··· TEXTO MOSTRADO ···
El paro masivo, que afecta al 60% de los jóvenes, el recuerdo del Nakba, que sigue atormentado a los más viejos, y la brutalidad del Tsahal, que a veces disuelve los sepelios de activistas muertos con disparos y gases lacrimógenos, no contribuyen a contener el radicalismo. Todo parece concebido para hundir a Gaza en la postración material y moral.

Los agricultores palestinos sufren aranceles abusivos para que no puedan competir con los productos israelíes y los controles militares boicotean el comercio. Aún están lejos las elecciones de 2007, que le darán el poder a Hamás, pero las condiciones de vida de la Franja de Gaza son tan deplorables que ya nadie confía en la posibilidad de un futuro con paz y prosperidad. Entre los niños y los jóvenes se afianza la mentalidad de combatiente. El trabajo y los estudios se han convertido en algo secundario. Morir por la liberación parece más razonable que malvivir bajo la ocupación. En Gaza no se nace para vivir, sino para resistir.
··· MATERIAL APORTADO ···
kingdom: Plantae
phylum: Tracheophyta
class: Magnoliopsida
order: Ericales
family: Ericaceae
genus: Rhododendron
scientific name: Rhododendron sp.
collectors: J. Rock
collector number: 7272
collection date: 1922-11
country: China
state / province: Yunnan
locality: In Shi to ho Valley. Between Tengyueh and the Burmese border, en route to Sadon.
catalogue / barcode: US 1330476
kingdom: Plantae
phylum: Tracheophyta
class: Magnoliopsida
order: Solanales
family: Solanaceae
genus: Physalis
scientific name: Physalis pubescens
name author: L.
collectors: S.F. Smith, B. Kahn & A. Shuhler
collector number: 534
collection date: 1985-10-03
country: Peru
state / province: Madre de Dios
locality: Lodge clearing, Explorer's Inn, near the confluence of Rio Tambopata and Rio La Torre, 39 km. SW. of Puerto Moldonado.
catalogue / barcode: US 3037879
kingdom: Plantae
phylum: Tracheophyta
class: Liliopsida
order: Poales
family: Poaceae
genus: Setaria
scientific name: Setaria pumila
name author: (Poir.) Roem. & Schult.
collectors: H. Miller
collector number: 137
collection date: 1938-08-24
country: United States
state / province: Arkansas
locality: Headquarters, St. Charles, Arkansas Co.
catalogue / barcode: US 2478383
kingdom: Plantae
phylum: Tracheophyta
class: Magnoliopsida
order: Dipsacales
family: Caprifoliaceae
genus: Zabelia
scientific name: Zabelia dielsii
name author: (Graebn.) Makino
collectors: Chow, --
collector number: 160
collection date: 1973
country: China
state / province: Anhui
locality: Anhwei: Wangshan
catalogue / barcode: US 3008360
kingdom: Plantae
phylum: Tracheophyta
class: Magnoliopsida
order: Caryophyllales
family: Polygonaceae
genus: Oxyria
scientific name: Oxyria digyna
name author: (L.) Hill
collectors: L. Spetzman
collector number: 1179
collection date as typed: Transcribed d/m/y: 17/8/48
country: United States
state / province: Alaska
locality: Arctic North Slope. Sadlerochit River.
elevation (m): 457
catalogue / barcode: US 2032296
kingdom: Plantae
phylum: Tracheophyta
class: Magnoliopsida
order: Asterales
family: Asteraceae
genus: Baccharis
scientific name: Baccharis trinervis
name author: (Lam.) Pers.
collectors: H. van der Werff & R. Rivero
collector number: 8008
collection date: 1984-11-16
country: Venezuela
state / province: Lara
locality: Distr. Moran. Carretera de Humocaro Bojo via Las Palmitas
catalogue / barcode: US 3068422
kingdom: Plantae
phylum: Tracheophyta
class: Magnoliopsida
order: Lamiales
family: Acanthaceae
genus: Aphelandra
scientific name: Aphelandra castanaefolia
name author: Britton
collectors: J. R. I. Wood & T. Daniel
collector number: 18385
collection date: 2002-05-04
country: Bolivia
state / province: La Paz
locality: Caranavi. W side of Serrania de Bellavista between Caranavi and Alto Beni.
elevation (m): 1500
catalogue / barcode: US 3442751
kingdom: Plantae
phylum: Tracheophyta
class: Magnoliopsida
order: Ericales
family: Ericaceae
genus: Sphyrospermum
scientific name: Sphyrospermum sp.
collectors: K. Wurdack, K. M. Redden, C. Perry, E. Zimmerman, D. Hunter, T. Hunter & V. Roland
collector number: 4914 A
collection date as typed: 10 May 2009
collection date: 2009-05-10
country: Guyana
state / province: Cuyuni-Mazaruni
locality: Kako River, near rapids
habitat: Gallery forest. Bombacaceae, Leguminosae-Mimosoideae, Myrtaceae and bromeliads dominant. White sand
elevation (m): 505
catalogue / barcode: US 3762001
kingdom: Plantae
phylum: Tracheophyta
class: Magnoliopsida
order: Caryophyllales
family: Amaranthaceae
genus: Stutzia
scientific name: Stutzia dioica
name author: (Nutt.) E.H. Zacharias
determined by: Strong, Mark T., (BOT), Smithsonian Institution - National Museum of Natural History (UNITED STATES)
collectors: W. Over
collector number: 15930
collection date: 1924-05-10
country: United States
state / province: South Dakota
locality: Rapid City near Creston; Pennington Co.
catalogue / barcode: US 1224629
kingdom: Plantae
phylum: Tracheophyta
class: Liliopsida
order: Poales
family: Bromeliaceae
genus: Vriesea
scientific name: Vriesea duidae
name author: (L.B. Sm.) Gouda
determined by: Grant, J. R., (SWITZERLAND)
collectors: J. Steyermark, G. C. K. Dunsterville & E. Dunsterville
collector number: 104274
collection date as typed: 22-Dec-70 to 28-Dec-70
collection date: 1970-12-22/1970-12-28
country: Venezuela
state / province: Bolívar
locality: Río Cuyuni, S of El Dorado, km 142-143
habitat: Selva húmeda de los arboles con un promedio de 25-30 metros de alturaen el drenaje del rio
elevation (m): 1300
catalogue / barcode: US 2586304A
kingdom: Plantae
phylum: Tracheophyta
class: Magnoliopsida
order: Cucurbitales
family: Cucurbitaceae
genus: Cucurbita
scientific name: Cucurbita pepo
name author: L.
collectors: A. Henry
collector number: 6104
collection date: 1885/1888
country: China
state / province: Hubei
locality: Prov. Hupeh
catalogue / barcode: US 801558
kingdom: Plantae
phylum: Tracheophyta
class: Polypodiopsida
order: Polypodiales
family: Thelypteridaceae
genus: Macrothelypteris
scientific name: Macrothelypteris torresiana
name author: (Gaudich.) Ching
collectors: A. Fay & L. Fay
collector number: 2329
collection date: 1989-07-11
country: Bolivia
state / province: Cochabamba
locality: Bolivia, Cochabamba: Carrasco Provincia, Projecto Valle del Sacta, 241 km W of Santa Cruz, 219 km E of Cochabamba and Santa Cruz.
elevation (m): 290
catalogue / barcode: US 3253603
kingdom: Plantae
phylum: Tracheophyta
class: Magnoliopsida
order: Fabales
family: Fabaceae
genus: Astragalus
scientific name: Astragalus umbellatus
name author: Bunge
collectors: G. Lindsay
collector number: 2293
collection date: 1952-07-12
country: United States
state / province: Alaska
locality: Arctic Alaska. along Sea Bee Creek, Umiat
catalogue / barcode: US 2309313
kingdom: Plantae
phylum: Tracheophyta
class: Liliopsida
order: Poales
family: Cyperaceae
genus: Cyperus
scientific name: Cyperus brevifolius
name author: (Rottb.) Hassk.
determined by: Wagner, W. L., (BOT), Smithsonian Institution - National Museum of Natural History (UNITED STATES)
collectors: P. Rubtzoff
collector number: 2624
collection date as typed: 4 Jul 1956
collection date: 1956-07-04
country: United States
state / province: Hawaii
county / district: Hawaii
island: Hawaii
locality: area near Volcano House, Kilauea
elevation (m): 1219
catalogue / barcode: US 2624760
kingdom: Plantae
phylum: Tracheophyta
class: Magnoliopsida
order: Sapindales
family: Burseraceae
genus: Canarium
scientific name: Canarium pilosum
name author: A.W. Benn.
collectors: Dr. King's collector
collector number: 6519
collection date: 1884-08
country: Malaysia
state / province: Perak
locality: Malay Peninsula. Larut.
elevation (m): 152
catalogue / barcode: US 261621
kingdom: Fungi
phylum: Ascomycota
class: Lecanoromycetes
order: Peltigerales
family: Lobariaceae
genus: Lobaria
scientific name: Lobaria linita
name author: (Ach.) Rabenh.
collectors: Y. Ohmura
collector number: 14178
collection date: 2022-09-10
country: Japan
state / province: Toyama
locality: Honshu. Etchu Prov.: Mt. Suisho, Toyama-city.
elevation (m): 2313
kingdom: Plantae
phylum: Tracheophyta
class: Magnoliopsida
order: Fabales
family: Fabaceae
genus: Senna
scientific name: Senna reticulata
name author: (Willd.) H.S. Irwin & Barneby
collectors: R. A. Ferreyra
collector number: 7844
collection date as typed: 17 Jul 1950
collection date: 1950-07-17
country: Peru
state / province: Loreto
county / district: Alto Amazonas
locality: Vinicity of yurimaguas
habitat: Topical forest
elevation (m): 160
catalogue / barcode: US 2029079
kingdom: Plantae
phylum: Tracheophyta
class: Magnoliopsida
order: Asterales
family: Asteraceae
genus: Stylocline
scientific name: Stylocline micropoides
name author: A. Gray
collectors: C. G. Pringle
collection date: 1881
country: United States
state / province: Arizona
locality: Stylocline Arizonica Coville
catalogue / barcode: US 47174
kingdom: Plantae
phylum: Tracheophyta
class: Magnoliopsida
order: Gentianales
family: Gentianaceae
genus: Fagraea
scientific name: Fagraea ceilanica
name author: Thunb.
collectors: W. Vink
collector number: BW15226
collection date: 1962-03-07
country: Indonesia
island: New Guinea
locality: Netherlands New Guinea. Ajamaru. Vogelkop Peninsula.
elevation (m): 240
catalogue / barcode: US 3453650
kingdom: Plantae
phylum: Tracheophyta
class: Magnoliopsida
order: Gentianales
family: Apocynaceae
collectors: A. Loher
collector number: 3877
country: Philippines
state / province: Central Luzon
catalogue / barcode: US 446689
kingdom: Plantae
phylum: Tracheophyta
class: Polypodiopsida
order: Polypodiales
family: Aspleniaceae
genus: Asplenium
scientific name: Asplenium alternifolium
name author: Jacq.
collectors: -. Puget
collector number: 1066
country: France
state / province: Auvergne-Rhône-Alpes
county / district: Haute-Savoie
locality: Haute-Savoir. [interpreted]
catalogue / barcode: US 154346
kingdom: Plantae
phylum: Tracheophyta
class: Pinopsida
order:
···
__CONSIGNA__.
Según el texto sobre Gaza, ¿a qué porcentaje de los jóvenes afecta el paro masivo?

__RESPUESTA__.
Al 60% de los jóvenes.